I’d missed the train, and the next was due in 45 minutes, so I popped into the nearby salon for a haircut, two months since the last one. Half Price Monday for Students, it said on a board outside. Inside, three women attended to three female heads in a spacious salon with the doors and windows flung open to the warm air and the view of the long-stay car park. I was directed to a chair, and presently a woman came bounding through a door, exuberantly, like a chat-show host bounding down the studio steps to wild applause. She was slim and tanned with strong-looking legs, aged about 50. ‘And how are you today?’ she yelled, as if I were deaf as well as old. Gawd help me, I thought. Here, clearly, was the loudest, chattiest and most socially confident woman on the firm.

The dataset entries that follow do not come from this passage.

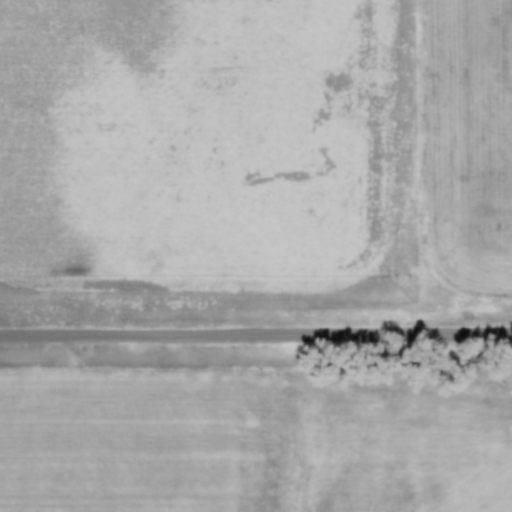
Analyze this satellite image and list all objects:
road: (256, 338)
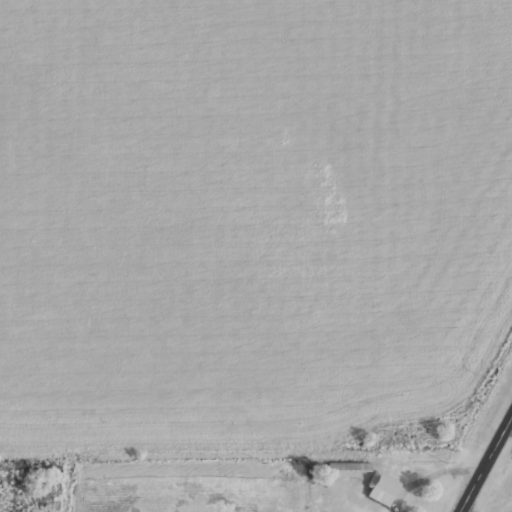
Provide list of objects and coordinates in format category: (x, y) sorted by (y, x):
road: (486, 466)
building: (381, 487)
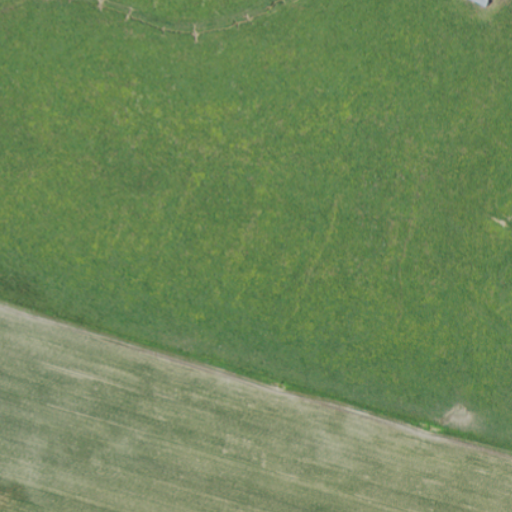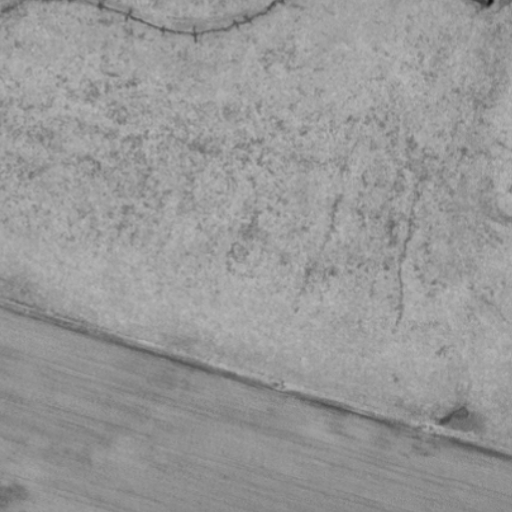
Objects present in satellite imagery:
building: (480, 1)
road: (507, 2)
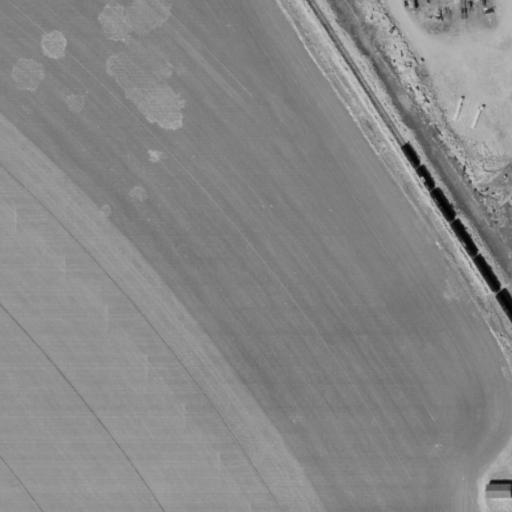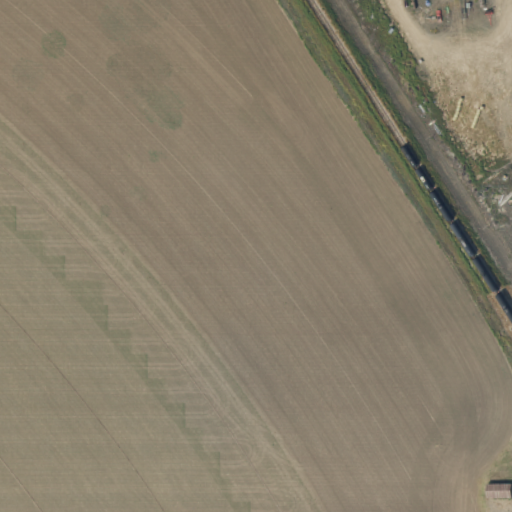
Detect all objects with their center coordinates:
railway: (410, 155)
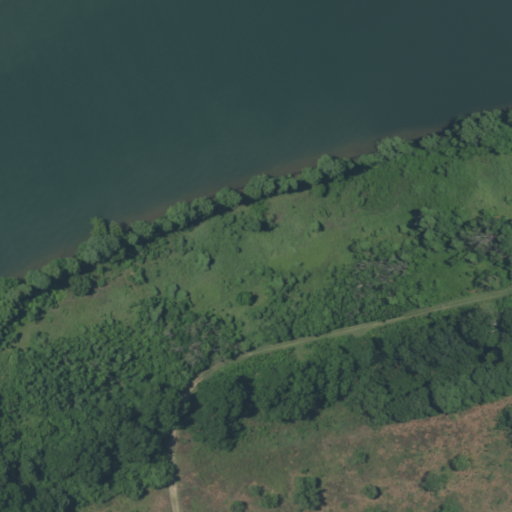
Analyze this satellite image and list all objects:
river: (256, 100)
road: (364, 324)
park: (279, 347)
road: (172, 430)
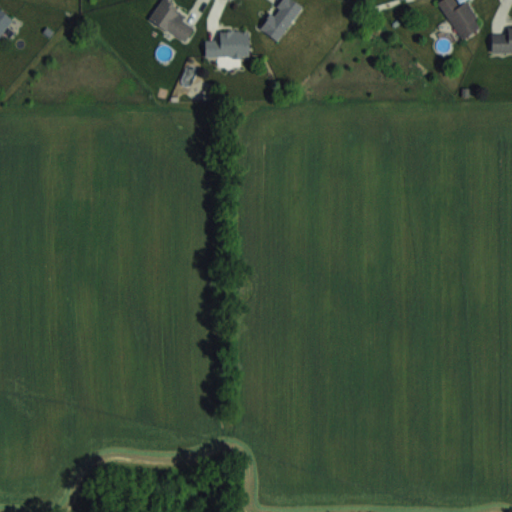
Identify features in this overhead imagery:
building: (460, 15)
building: (280, 17)
building: (172, 18)
building: (4, 20)
building: (502, 40)
building: (228, 44)
crop: (261, 299)
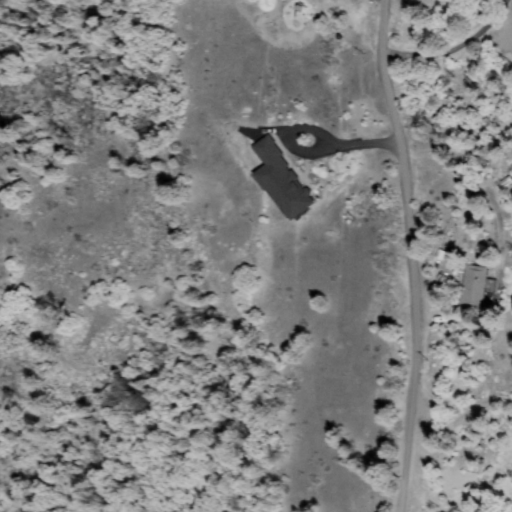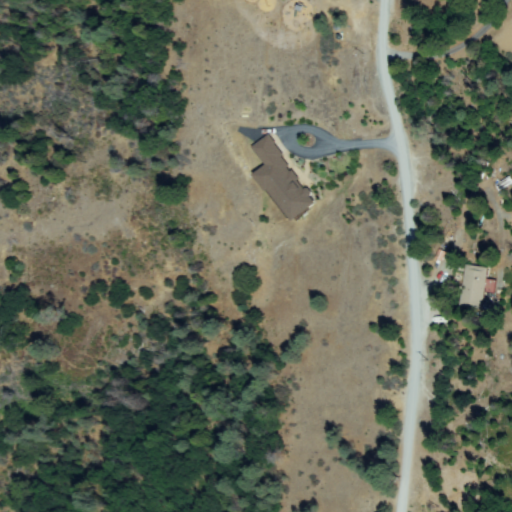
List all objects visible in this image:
building: (278, 180)
building: (285, 182)
road: (413, 256)
building: (471, 284)
building: (477, 287)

And I guessed that I was about to be expertly questioned and that my foolish inconsistencies were about to be exposed to everyone within earshot, including the ticket collector over at the station.
‘Are you local?’ she began, undeterred by my downcast statement that I mustn’t grumble. I told her I lived in France but had come to Exeter for the day to see an accountant. And did I travel here every year to see my accountant? No, I said. I was up shit creek without a paddle and it had been an exploratory first interview to see if he would consider taking on the role of the paddle. And what did I do for a living? I am a student, I said.
Everyone in the shop had been listening with anticipation, respect and appreciation to their sauciest interviewer turning it on for the girls, and everyone laughed, including her.